- [REQUIRED ACTION] Reproduce the source text of every entry below character for character, and omit the pictures from your answer.

☆ ☆ ☆ ☆ ☆ ☆ ☆

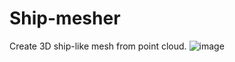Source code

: # Ship-mesher
Create 3D ship-like mesh from point cloud.
![image](http://github.com/WH-HAHA/Ship-Mesher/raw/master/Pics/ShipMesh1.png)
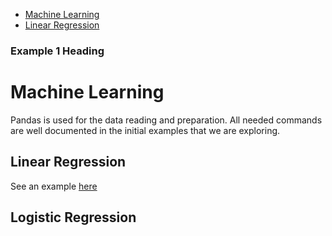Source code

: - [Machine Learning](#Machine-Learning)
- [Linear Regression](##Linear-Regression)
 
### Example 1 Heading
# Machine Learning

Pandas is used for the data reading and preparation. All needed commands are well documented in the initial examples that we are exploring.

## Linear Regression
See an example [here](./6205A/6205A1Q1Start_up.ipynb)

## Logistic Regression
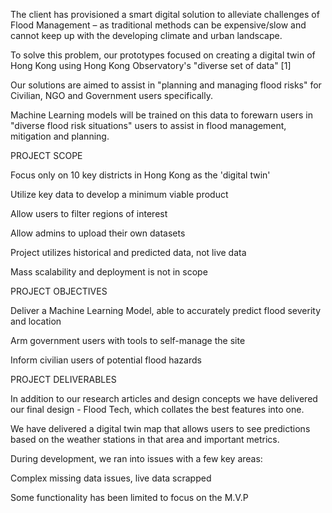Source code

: The client has provisioned a smart digital solution to alleviate challenges of Flood Management – as traditional methods can be expensive/slow and cannot keep up with the developing climate and urban landscape.​

To solve this problem, our prototypes focused on creating a digital twin of Hong Kong using Hong Kong Observatory's "diverse set of data" [1]​

Our solutions are aimed to assist in "planning and managing flood risks" for Civilian, NGO and Government users specifically.​

Machine Learning models will be trained on this data to forewarn users  in "diverse flood risk situations" users to assist in flood management, mitigation and planning. ​

​PROJECT SCOPE 

Focus only on 10 key districts in Hong Kong as the 'digital twin'​

Utilize key data to develop a minimum viable product​

Allow users to filter regions of interest​

Allow admins to upload their own datasets​

Project utilizes historical and predicted data, not live data​

Mass scalability and deployment is not in scope​

PROJECT OBJECTIVES

Deliver a Machine Learning Model, able to accurately predict flood severity and location​

Arm government users with tools to self-manage the site​

Inform civilian users of potential flood hazards ​

PROJECT DELIVERABLES

In addition to our research articles and design concepts we have delivered our final design - Flood Tech, which collates the best features into one.​

We have delivered a digital twin map that allows users to see predictions based on the weather stations in that area and important metrics.​

During development, we ran into issues with a few key areas:​

Complex missing data issues, live data scrapped​

Some functionality has been limited to focus on the M.V.P​

​

 ​

​

​

​

​

​

​

​

​

​


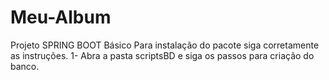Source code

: # Meu-Album
Projeto SPRING BOOT Básico
Para instalação do pacote siga corretamente as instruções.
1- Abra a pasta scriptsBD e siga os passos para criação do banco.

☆ ☆ ☆ ☆ ☆ ☆ ☆

- [EXERCISE RESULT]
Source code

: # Ship-mesher
Create 3D ship-like mesh from point cloud.
![image](http://github.com/WH-HAHA/Ship-Mesher/raw/master/Pics/ShipMesh1.png)
Source code

: - [Machine Learning](#Machine-Learning)
- [Linear Regression](##Linear-Regression)
 
### Example 1 Heading
# Machine Learning

Pandas is used for the data reading and preparation. All needed commands are well documented in the initial examples that we are exploring.

## Linear Regression
See an example [here](./6205A/6205A1Q1Start_up.ipynb)

## Logistic Regression
Source code

: The client has provisioned a smart digital solution to alleviate challenges of Flood Management – as traditional methods can be expensive/slow and cannot keep up with the developing climate and urban landscape.​

To solve this problem, our prototypes focused on creating a digital twin of Hong Kong using Hong Kong Observatory's "diverse set of data" [1]​

Our solutions are aimed to assist in "planning and managing flood risks" for Civilian, NGO and Government users specifically.​

Machine Learning models will be trained on this data to forewarn users  in "diverse flood risk situations" users to assist in flood management, mitigation and planning. ​

​PROJECT SCOPE 

Focus only on 10 key districts in Hong Kong as the 'digital twin'​

Utilize key data to develop a minimum viable product​

Allow users to filter regions of interest​

Allow admins to upload their own datasets​

Project utilizes historical and predicted data, not live data​

Mass scalability and deployment is not in scope​

PROJECT OBJECTIVES

Deliver a Machine Learning Model, able to accurately predict flood severity and location​

Arm government users with tools to self-manage the site​

Inform civilian users of potential flood hazards ​

PROJECT DELIVERABLES

In addition to our research articles and design concepts we have delivered our final design - Flood Tech, which collates the best features into one.​

We have delivered a digital twin map that allows users to see predictions based on the weather stations in that area and important metrics.​

During development, we ran into issues with a few key areas:​

Complex missing data issues, live data scrapped​

Some functionality has been limited to focus on the M.V.P​

​

 ​

​

​

​

​

​

​

​

​

​


Source code

: # Meu-Album
Projeto SPRING BOOT Básico
Para instalação do pacote siga corretamente as instruções.
1- Abra a pasta scriptsBD e siga os passos para criação do banco.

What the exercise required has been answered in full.